Your body, which used to be thinner. Which you took for granted, because it fitted into cheap, tight dresses. Your body, which took you up and down Brixton Hill, every day, twice a day, never unheralded by catcalls, the stream of men and their “Oh baby hey baby nice tits nice ass hey WHERE YOU GOING?”

Your body was a girl’s body, made from dancing and late nights and skipped dinners, of hopefulness and sleeplessness and sadness. It took care of itself, or rather, you didn’t care that it couldn’t. It wasn’t for you, and so you didn’t mind that you couldn’t always afford to feed and nurture it. The admiration of others was nourishment enough. You often went to bed feeling empty. You thought it was heartbreak. It was probably hunger.

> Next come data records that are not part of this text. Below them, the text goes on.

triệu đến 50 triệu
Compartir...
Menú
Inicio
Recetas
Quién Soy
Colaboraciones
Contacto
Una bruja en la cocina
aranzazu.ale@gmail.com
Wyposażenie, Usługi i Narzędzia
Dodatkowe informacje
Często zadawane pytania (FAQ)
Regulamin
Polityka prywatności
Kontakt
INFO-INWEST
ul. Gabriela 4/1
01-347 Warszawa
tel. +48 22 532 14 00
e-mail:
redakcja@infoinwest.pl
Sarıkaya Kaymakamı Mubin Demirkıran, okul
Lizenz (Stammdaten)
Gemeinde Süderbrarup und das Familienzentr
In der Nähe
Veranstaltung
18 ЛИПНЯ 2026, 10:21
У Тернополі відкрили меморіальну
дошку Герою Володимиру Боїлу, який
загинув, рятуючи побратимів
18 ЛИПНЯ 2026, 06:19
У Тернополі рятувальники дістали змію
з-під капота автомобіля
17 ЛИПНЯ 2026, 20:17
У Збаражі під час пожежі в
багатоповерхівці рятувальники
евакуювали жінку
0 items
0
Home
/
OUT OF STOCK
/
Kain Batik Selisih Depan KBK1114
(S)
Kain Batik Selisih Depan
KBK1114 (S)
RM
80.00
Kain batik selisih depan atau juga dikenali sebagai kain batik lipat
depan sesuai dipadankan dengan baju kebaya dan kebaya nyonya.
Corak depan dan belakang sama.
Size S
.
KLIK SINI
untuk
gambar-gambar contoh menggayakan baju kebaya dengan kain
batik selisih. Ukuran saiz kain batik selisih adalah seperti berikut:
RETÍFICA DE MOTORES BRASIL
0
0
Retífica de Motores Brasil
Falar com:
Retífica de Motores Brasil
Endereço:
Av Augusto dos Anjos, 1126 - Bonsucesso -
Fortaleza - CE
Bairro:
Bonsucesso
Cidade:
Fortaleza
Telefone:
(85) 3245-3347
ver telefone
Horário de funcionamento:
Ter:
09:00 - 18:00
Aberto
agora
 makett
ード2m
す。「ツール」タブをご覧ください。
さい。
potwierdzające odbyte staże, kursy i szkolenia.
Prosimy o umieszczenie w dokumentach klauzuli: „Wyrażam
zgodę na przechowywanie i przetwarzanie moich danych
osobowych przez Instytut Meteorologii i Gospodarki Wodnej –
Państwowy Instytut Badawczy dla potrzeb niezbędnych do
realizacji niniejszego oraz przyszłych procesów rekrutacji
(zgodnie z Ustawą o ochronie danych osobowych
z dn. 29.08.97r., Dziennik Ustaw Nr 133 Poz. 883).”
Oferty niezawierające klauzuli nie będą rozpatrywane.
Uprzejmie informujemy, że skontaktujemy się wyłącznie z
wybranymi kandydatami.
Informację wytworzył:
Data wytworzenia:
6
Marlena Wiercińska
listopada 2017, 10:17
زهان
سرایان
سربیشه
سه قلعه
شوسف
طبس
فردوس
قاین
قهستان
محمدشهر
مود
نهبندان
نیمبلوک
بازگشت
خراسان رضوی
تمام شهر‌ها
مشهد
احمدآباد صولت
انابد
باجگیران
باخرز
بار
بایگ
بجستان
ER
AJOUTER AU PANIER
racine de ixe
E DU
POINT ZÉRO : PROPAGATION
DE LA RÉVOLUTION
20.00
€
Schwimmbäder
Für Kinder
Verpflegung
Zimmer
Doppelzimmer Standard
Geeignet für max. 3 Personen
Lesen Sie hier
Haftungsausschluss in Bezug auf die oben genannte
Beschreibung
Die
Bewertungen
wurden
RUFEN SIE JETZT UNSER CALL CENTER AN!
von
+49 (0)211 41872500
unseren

Then your body became plump with love.

Late dinners and later breakfasts, cream in your coffee, champagne in the bath, room service bacon sandwiches. Watching your skin, glowing and gold, buttocks round on white sheets, talking and kissing and laughing, the tension in your stomach dissipating.

Love gave you the confidence to grow your career. And your body grew with it. Writing in bed, writing on sofas, writing at the kitchen table, your body still so your brain could pump thoughts furiously, fingers flying.

Now, you have the body you deserve. The body of a woman in love, who is loved, who’s managing to make money and maintain a room of her own. A woman who adores buying wickedly extravagant dinners for people she likes, and has the wherewithal for a cab home afterwards. A woman with wide hips and full thighs, who can’t pour herself inside the cheap, tight dresses any more.

And even though you have everything to be confident about, everything to play for, this has made you sad. You worry that in spite of everything you have gained, the world liked you more when you took up less space.

It’s hard to be honest about how you feel, how you worry sometimes that even though you’re bigger, you’re disappearing, how dressing up was once a source of joy and it’s how a source of panic, how it’s hard to fully appreciate why zips get stuck and buttons don’t meet in the middle. And everyone says “love your body”, but it’s an empty instruction, like “fly a kite!” It sounds wonderful, but it’s hard, and confusing, and you feel guilty because you can’t get it right.
You don’t have to love your body all the time. But love it in bed, and in the bath. Love it when you’re walking fast, and your music is loud, and your boots are clumpy. Love it when you’re walking up huge, hidden gym hills, and the sweat burns your eyelids, and you still, somehow keep going. Love the way your belly shakes when you laugh, and your legs shake when you orgasm, and your shoulders shake when you cry. Keep taking vitamins and washing your face carefully. Dance more, dance harder, and don’t stop downing a pint of water after the wine, before you go to sleep.

But mostly, don’t worry. As long as you can sing and come and giggle and wiggle and weep, you’re treating your body exactly as you’re supposed to.